Top of DATA RECORDS

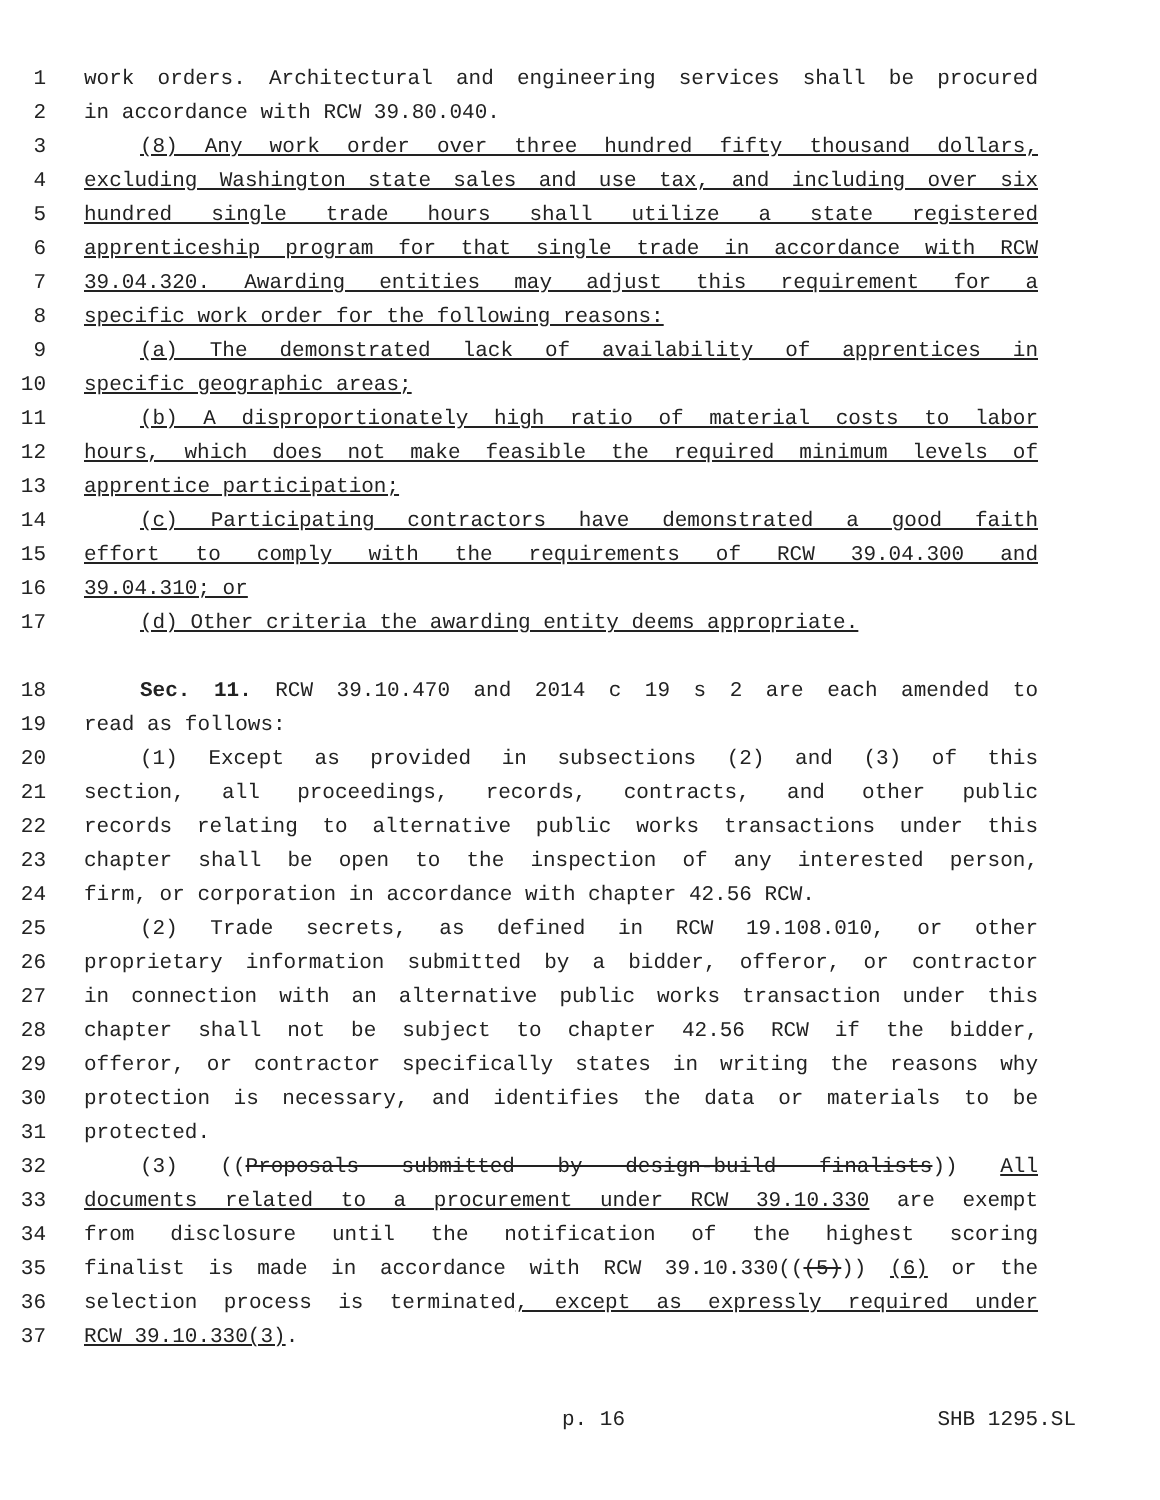1 work orders. Architectural and engineering services shall be procured
2 in accordance with RCW 39.80.040.
3 (8) Any work order over three hundred fifty thousand dollars,
4 excluding Washington state sales and use tax, and including over six
5 hundred single trade hours shall utilize a state registered
6 apprenticeship program for that single trade in accordance with RCW
7 39.04.320. Awarding entities may adjust this requirement for a
8 specific work order for the following reasons:
9 (a) The demonstrated lack of availability of apprentices in
10 specific geographic areas;
11 (b) A disproportionately high ratio of material costs to labor
12 hours, which does not make feasible the required minimum levels of
13 apprentice participation;
14 (c) Participating contractors have demonstrated a good faith
15 effort to comply with the requirements of RCW 39.04.300 and
16 39.04.310; or
17 (d) Other criteria the awarding entity deems appropriate.
18 Sec. 11. RCW 39.10.470 and 2014 c 19 s 2 are each amended to
19 read as follows:
20 (1) Except as provided in subsections (2) and (3) of this
21 section, all proceedings, records, contracts, and other public
22 records relating to alternative public works transactions under this
23 chapter shall be open to the inspection of any interested person,
24 firm, or corporation in accordance with chapter 42.56 RCW.
25 (2) Trade secrets, as defined in RCW 19.108.010, or other
26 proprietary information submitted by a bidder, offeror, or contractor
27 in connection with an alternative public works transaction under this
28 chapter shall not be subject to chapter 42.56 RCW if the bidder,
29 offeror, or contractor specifically states in writing the reasons why
30 protection is necessary, and identifies the data or materials to be
31 protected.
32 (3) ((Proposals submitted by design-build finalists)) All
33 documents related to a procurement under RCW 39.10.330 are exempt
34 from disclosure until the notification of the highest scoring
35 finalist is made in accordance with RCW 39.10.330(((5))) (6) or the
36 selection process is terminated, except as expressly required under
37 RCW 39.10.330(3).
p. 16 SHB 1295.SL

Bottom of DATA RECORDS

- PROBLEM TO WORK ON: Only the lines from the one with "36 selection process" through the final line above belong in the answer, each retyped exactly.

- WRITTEN ANSWER:
36 selection process is terminated, except as expressly required under
37 RCW 39.10.330(3).
p. 16 SHB 1295.SL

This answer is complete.